For the particular case at hand, there is no reason to require all the resistors be the same wattage, as you can calculate the wattage needed for each step.
Yes, you can make a crude pot this way, but it's not a very practical solution unless you have a bunch of power resistors and a high-current rotory switch around.
Unless the original poster wants to go this route, I think this is confusing the issue.
Hello again,
I thought by now you would see the 'reason' but you dont seem to be getting the point. Just because you dont see a reason for something does not mean there is no reason
Take another look at what i had posted before, then try to relate that to the topic of this thread. You'll see the line of reasoning.
The resistors MUST be the same, because that is the way i specified them. If a company says they want all the resistors the same, you make them all the same. You might suggest that they dont have to do that, but once you've said it you dont have to imply that the resistors MUST be all different, because they dont want them all different they want them the same. One reason not related to this is that they might want to stock only one part number. One 10 ohm resistor at whatever wattage is required. But in any case, for my purpose and the purpose of this thread, the resistors must be all the same. Same value, same wattage.
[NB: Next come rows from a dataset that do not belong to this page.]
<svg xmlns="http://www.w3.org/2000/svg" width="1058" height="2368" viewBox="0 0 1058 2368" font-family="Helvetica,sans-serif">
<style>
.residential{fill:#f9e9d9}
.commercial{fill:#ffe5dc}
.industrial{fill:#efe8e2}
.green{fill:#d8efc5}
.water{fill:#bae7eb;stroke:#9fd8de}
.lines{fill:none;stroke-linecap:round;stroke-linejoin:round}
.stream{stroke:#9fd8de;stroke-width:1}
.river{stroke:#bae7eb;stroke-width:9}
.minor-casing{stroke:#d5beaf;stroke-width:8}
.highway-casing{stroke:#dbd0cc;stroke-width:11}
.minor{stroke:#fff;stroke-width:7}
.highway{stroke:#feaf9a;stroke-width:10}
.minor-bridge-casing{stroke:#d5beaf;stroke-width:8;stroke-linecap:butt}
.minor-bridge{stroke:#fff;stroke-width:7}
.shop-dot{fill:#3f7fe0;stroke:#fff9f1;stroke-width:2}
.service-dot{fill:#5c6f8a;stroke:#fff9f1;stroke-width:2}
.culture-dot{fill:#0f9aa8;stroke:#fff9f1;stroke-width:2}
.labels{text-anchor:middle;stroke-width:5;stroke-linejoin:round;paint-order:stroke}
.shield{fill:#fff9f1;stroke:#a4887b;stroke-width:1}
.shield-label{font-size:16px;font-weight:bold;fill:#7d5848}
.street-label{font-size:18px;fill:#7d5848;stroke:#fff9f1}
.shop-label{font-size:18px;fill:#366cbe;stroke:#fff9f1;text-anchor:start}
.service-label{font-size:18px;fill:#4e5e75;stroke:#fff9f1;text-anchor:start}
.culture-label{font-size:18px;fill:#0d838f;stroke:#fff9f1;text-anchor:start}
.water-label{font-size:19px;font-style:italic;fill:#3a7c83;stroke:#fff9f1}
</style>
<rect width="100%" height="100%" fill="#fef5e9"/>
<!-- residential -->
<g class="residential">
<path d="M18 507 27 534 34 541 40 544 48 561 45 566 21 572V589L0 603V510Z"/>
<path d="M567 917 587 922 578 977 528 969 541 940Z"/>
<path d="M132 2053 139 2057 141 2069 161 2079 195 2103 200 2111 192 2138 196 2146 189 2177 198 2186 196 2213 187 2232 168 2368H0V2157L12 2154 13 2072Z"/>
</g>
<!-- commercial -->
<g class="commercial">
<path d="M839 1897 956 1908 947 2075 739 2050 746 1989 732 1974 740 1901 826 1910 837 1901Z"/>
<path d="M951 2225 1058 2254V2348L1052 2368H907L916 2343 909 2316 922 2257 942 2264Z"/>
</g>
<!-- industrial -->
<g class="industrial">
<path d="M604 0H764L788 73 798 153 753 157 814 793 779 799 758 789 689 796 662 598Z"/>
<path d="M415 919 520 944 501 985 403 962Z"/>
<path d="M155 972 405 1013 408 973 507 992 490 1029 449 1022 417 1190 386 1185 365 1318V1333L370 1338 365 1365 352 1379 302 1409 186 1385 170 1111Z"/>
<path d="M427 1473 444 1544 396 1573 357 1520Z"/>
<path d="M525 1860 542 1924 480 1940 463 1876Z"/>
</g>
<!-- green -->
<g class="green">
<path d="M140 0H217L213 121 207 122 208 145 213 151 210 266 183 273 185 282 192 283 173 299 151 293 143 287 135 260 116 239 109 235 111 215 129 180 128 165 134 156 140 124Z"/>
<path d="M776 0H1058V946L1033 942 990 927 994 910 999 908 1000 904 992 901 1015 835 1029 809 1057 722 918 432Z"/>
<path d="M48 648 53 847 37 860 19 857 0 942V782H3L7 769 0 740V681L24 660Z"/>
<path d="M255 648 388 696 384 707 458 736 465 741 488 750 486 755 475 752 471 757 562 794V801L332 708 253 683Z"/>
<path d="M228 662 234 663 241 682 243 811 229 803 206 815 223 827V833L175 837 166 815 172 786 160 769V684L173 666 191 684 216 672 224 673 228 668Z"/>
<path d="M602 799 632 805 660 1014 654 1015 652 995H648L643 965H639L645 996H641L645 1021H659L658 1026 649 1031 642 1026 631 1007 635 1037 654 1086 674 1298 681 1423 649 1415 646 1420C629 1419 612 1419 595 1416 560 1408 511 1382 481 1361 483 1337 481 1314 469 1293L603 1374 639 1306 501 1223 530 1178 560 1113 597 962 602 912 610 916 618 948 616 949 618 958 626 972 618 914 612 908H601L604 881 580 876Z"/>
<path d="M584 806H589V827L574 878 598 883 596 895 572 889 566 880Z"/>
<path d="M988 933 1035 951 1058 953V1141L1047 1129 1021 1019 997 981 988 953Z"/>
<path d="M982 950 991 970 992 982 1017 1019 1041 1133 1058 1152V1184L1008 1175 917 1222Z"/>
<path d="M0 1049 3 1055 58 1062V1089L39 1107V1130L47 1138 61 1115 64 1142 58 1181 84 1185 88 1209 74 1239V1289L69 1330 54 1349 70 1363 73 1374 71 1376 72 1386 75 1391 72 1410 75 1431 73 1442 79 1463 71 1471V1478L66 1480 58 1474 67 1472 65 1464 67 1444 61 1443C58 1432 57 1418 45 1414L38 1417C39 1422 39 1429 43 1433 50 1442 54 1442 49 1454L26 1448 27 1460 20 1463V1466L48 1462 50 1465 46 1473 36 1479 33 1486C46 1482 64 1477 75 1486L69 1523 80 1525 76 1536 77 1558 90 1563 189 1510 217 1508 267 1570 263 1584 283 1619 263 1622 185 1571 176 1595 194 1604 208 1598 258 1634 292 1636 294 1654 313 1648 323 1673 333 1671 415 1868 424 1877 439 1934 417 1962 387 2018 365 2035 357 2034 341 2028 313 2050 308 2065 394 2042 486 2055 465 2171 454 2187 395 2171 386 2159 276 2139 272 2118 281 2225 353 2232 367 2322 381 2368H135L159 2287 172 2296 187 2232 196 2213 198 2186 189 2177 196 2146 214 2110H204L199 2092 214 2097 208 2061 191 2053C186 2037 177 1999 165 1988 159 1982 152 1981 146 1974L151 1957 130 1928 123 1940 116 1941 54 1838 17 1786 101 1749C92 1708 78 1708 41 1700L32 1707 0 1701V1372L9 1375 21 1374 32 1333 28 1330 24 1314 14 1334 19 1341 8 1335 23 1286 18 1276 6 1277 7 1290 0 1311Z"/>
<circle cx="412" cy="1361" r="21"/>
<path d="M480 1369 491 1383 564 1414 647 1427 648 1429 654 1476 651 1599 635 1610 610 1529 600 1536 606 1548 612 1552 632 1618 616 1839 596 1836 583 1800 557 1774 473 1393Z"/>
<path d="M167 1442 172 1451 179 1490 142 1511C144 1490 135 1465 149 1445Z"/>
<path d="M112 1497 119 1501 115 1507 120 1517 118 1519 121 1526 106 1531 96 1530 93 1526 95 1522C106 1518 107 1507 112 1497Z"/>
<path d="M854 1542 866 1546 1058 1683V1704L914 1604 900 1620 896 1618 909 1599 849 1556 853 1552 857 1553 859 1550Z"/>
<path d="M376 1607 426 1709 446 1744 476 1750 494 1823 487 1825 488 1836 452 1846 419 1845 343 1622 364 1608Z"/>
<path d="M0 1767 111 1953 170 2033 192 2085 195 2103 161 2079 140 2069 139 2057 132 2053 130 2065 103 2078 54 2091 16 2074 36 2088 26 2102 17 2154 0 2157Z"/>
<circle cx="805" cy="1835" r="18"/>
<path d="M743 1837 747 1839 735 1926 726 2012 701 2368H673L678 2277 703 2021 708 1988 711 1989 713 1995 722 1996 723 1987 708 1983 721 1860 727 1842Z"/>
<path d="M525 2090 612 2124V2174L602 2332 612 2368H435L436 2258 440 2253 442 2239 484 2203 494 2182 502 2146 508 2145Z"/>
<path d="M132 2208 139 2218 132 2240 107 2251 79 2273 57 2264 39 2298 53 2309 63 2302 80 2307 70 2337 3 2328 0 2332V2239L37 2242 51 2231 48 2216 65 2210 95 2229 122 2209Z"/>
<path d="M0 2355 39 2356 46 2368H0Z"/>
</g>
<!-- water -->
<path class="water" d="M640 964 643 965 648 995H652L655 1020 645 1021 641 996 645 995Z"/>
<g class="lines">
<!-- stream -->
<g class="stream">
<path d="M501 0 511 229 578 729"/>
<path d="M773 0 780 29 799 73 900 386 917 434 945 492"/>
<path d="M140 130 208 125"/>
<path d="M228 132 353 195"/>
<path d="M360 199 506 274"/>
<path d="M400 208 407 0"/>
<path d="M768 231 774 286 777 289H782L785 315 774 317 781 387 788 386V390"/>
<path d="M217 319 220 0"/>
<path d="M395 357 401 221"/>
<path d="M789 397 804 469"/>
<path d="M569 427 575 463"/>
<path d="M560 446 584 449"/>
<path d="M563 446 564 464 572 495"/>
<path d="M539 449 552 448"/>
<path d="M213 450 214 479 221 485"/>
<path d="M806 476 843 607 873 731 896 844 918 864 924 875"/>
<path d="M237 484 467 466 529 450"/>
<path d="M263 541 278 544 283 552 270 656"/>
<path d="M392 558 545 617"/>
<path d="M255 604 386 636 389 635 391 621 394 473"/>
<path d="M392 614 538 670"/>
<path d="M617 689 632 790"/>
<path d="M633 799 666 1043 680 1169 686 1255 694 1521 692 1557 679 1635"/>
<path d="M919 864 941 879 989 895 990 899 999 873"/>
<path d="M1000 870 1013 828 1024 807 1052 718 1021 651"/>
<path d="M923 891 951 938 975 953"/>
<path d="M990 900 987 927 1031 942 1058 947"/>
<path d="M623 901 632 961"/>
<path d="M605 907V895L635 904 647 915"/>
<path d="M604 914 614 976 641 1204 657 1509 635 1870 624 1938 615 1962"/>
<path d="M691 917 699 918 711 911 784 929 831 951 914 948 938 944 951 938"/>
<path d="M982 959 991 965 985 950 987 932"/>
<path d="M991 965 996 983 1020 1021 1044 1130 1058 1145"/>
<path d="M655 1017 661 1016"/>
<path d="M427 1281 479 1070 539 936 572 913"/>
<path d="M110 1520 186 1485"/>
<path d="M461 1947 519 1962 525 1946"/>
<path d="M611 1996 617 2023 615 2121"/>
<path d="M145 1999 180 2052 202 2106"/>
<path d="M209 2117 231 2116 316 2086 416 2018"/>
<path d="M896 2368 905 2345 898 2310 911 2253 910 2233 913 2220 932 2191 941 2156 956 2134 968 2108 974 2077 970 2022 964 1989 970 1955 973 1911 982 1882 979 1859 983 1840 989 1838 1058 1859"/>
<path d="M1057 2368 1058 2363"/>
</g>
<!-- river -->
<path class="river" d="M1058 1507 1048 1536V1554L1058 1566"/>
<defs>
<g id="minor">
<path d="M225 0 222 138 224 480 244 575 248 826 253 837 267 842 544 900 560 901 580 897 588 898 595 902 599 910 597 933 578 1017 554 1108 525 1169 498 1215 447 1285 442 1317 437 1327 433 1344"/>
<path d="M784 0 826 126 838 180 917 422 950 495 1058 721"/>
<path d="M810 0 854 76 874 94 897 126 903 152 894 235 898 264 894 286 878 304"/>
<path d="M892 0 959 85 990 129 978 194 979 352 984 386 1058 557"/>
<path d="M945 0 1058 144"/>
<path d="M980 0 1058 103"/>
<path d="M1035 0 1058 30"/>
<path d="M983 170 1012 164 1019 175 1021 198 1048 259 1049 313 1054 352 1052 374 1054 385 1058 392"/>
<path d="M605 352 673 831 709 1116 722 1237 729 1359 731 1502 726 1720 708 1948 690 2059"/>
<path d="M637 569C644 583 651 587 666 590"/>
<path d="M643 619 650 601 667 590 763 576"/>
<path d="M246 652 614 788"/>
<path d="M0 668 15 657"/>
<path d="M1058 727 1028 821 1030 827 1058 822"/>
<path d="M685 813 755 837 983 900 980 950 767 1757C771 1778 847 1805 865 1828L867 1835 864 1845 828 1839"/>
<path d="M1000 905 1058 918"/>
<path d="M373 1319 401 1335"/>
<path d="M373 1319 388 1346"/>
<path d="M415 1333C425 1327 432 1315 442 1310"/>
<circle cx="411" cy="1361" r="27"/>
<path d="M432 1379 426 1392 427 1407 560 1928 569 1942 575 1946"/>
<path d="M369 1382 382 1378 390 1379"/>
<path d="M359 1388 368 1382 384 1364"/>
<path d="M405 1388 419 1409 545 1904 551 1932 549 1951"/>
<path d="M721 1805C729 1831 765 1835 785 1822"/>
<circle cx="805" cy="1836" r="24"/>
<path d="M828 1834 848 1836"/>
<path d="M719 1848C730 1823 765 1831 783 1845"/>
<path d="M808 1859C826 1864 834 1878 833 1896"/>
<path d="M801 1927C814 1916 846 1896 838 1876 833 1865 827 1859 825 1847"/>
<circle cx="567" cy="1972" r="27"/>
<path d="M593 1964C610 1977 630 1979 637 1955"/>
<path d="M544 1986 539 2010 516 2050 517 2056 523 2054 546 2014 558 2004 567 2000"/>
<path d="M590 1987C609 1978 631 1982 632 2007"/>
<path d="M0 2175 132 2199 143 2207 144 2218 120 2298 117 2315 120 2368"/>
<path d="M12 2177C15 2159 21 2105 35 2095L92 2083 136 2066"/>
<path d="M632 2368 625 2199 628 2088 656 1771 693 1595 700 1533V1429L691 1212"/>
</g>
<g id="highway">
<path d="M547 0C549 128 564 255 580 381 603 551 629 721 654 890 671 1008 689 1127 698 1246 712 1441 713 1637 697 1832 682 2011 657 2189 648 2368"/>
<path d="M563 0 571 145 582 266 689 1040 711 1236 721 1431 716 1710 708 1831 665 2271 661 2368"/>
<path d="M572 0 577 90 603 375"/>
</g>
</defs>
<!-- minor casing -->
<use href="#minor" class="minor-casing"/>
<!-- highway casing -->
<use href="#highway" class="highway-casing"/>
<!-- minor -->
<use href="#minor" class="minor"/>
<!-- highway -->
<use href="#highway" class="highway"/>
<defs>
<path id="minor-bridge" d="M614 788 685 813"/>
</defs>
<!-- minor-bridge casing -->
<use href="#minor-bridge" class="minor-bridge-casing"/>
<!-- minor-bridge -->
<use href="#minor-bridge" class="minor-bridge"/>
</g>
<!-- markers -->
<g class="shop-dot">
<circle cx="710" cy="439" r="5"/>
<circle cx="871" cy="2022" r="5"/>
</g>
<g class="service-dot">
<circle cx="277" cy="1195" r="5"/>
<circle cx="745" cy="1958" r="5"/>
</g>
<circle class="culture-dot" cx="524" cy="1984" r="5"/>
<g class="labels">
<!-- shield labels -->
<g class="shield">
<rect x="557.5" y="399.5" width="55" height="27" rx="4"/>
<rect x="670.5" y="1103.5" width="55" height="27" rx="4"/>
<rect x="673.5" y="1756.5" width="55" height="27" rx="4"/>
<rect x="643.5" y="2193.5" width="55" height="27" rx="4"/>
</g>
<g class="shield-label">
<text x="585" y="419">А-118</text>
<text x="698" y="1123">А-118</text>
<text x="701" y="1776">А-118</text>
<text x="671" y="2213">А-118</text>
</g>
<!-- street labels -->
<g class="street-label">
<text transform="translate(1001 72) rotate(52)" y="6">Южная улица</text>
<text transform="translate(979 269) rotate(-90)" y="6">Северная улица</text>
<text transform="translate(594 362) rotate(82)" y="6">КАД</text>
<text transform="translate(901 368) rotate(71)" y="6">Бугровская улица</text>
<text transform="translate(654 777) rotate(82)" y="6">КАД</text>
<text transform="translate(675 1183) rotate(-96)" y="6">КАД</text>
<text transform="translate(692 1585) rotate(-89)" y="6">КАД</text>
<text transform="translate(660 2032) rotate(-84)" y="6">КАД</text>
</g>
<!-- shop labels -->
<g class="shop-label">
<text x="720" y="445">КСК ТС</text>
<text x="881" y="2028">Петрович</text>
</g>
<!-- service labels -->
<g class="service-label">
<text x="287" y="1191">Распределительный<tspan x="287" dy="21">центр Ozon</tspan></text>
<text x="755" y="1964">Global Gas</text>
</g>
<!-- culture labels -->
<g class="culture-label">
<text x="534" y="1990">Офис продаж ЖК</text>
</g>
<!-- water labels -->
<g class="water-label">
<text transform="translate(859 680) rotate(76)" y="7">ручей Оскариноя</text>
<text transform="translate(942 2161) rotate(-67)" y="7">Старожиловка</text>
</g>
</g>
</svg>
If you followed my lead instead of shooting off on a tangent, you would have noticed that when we follow those specifications we end up with a 'pot' that has 10 indents, and this roughly approximates a regular pot with no indents, so what we find out about the power rating we can later apply to a regular continuous pot which was part of the subject of this thread. What is interesting is the pot rating seems to have to be higher than expected for a job like this one.
See next, we figure out the wattage rating of the 'pot' which would be the required rating of a pot *IF* we were to follow this rough procedure. Since a pot is made of a linear resistive element, the element is like that of 10 resistors in series, which is in the style of a finite element model of the resistance of a linear pot with 10 elements. We do this just to get the idea how the wattage of one section of the resistive element (one 10 ohm resistor in our case) affects the rating of the whole pot. We do this because it's harder to see the required rating of the pot when we look at the whole thing, but looking at one small section reveals that the wattage must be higher than expected.
For example, around the web some have suggested using a pot that is rated the same as the resistor. This would mean that we would go out and buy a 100 ohm pot rated for 10 watts (because the fixed resistor is rated for 10 watts assuming good cooling conditions). However, it appears that the 10 watt rating would not be enough, which is part of the point of this analysis. Using a finite element model of the pot helps to see the reason behind a higher rated pot.
To save time, i'll take it to the next step so as to illustrate the way this works...
The next step is to note that when we buy a pot, the linear element has a certain width and length. When we turn the pot shaft, we make the resistance smaller and the length shorter but the width stays the same. So what we do is we make the resistance less but we also make the surface area of the resistive element smaller because we are only using part of the element now. This smaller area has to be able to dissipate enough power to keep the pot from overheating.
This is approximated with 10 resistors, each 10 ohms. Since we found out that using just one of those resistors requires a power rating of 2.5 watts, that means all the resistors must be rated for 2.5 watts because the resistive element inside common pots does not vary in wattage along the length. Since we have 10 resistors, this adds up to 25 watts. Thus for that one small detent section to be able to handle the 2.5 watts, the pot must be rated for 25 watts. If we buy a 10 watt pot, that one small section will only be able to handle 1 watt so when we turn it to 10 percent of the travel it burns up that section of the pot element and renders the pot useless.
So you see how this works now? We dont really intend to build a pot with 10 resistors, we just want a model we can work with that reveals the reason for the higher pot rating requirement.
The next step after that would be to improve the finite element model by lowering the value of the first resistor down from 10 ohms to just 1 ohm. We then construct the 'pot' from 100 resistors each 1 ohm , then calculate the power requirement of some of the resistors and find the one with the max power. We then know that we need 100 times the power rating of that one max powered resistor.
Continuing with this idea, we let the value of the incremental resistance drop to zero as the number of resistors goes to infinity, and what we end up with is a more normal continuous pot and a calculated power rating.
But it's interesting enough just to look at the 10 ohm increment and the 1 ohm increment and see what becomes of the power rating of a pot that was made with those resistances in series. It comes out higher than most people seem to expect. When i look around the web i see lots of lower estimates which cant be correct, and the finite element model helps to explain this.
Try it and see what you get, it's very interesting to do it this way.
Of course it is usually more practical to use a PWM or even a transistor in the linear mode. Either way we loose power though so the efficiency isnt that great. I have several high power rheostats around but only use them for loads for testing different things.